• Bitrot@lemmy.sdf.org
    ·
    edit-2
    1 month ago

    It’s a thing.

    Remember how the cloud is someone else’s server? Now you can buy it (or lease) and bring it home, and it becomes only sorta someone else’s.

    Amazon and Azure offer their own on-prem products.

    • GenderNeutralBro@lemmy.sdf.org
      ·
      1 month ago

      "Locally hosted" means it's running on the local host. In this case, that would mean on the same computer running Firefox.

      Calling something that is only accessible over the internet "locally hosted" is outrageous doublespeak.

          • Bitrot@lemmy.sdf.org
            ·
            edit-2
            1 month ago

            If they had said “locally hosted in our datacenter” would you be confused why they didn’t move a rack into your house?

            My question is why are you projecting your limited interpretation as a global truth?

            • Mr. Satan@monyet.cc
              ·
              1 month ago

              In IT context local is a well establised term. It's either hosted locally, i. e. on machine running the browser or not. A datacenter or cloud are remote machines also by the same well established definition.

            • GenderNeutralBro@lemmy.sdf.org
              ·
              1 month ago

              If they had said “locally hosted in our datacenter”

              Then that would also be an oxymoron.

              Local is the opposite of remote. This is a remote server. Remote servers are not local. This is not a matter of interpretation.

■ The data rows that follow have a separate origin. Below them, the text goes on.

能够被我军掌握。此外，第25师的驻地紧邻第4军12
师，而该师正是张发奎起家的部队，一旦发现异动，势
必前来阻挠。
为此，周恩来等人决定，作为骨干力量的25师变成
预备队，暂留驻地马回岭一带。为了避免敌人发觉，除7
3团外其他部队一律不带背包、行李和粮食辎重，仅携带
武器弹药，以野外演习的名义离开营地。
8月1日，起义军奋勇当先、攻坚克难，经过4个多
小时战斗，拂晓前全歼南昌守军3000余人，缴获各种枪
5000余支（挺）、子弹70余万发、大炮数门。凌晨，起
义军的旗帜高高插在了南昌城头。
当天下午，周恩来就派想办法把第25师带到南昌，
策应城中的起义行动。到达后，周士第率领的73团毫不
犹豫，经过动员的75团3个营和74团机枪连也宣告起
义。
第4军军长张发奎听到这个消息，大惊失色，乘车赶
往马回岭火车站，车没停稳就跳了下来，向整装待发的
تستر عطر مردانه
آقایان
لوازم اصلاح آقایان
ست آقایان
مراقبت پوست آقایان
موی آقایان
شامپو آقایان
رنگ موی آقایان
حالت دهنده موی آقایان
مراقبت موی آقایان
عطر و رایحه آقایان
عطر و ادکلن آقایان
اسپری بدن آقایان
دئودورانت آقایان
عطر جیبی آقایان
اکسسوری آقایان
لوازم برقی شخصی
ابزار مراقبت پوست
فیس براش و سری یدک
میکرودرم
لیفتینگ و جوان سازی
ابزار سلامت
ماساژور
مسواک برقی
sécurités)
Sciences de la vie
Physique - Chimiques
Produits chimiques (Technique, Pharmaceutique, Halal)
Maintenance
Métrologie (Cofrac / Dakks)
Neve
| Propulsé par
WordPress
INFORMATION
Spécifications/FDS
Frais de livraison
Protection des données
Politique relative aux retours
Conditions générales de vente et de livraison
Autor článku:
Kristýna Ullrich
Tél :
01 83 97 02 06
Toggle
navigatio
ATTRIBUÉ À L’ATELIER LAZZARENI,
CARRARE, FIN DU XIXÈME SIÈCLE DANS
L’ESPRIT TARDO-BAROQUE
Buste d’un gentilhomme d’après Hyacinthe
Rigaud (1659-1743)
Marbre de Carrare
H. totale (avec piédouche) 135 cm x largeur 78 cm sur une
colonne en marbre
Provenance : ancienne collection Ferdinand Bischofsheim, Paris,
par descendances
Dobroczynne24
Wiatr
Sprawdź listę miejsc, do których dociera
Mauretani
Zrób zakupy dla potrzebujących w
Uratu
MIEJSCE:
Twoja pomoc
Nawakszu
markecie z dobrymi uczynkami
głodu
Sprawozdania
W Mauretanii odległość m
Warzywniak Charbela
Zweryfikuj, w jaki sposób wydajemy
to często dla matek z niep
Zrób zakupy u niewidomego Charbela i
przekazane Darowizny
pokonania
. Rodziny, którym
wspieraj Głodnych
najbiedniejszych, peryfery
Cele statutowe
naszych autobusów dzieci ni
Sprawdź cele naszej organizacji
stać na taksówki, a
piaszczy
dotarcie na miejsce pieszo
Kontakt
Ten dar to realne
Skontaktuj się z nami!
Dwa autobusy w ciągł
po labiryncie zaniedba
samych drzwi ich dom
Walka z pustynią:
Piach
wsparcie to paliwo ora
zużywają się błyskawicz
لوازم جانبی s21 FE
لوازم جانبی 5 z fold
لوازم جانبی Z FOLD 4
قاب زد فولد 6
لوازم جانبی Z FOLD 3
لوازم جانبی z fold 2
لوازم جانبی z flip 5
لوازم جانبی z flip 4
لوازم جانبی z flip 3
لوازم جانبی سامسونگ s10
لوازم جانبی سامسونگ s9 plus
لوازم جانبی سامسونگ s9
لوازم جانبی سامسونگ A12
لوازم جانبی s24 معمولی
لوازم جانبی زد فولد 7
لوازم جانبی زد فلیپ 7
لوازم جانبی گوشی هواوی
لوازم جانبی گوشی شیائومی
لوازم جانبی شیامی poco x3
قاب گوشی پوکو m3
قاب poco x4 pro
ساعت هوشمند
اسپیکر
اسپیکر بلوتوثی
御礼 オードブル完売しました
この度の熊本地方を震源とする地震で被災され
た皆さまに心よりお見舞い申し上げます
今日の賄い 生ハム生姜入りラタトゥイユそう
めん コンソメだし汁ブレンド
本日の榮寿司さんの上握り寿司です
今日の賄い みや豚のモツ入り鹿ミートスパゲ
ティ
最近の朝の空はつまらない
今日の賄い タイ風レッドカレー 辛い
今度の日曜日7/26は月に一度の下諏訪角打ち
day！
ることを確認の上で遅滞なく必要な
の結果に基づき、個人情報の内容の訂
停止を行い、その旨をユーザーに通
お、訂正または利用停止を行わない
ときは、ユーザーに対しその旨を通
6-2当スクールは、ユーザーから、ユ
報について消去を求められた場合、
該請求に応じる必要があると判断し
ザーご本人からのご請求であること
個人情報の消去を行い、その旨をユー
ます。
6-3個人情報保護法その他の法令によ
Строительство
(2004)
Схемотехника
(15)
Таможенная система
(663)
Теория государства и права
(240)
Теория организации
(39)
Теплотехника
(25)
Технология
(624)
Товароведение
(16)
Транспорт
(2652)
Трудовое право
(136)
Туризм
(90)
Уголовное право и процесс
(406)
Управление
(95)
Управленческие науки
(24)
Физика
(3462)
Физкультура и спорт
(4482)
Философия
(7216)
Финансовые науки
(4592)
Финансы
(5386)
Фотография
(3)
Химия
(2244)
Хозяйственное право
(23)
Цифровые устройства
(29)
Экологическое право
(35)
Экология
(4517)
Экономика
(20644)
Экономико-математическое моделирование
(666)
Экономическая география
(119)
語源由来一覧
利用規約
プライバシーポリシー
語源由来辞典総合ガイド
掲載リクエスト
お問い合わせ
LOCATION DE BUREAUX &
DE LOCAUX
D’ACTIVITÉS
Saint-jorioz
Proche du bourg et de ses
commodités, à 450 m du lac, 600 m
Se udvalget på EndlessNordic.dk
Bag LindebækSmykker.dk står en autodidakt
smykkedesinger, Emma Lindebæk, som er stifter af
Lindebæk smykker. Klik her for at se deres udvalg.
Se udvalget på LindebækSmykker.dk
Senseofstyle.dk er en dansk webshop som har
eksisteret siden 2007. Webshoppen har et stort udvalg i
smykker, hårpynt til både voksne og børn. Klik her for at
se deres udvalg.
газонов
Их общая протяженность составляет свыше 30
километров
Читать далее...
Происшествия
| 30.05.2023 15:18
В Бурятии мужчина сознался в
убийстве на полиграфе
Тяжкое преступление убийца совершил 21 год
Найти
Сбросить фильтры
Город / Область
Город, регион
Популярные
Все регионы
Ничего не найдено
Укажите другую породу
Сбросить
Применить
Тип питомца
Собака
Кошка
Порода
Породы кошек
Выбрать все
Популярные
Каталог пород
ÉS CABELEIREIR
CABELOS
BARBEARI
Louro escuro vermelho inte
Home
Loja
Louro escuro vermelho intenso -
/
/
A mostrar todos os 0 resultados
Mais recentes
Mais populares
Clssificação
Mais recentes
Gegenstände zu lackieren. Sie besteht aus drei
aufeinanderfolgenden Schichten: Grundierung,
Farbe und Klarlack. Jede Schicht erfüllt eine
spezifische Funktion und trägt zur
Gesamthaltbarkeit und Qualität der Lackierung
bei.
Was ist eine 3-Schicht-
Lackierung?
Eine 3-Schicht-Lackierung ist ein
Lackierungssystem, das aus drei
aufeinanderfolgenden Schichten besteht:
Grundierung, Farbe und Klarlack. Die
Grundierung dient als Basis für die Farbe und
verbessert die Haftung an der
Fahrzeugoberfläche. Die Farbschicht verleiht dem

              • Bitrot@lemmy.sdf.org
                ·
                edit-2
                1 month ago

                It is, actually. It is local to them, it is remote to you. They are differentiating from a remote server in someone else’s datacenter. It is not that confusing.

                • GenderNeutralBro@lemmy.sdf.org
                  ·
                  edit-2
                  1 month ago

                  This is a FAQ for end users, about a feature in software running on end users' computers.

                  It is absolutely doublespeak to call it "local". Are we supposed to invent an entirely new term now to distinguish between remote and local? Please do not accept this usage. It will make meaningful communication much harder.

                  Edit: I mean seriously, by this token OpenAI, Google, Facebook, etc. could call their servers "locally hosted". It is an utterly meaningless term if you accept this usage.

    • smpl@discuss.tchncs.de
      ·
      1 month ago

      lol, I think we're giving too little credit to the marketing people in tech. I want to read their blogs!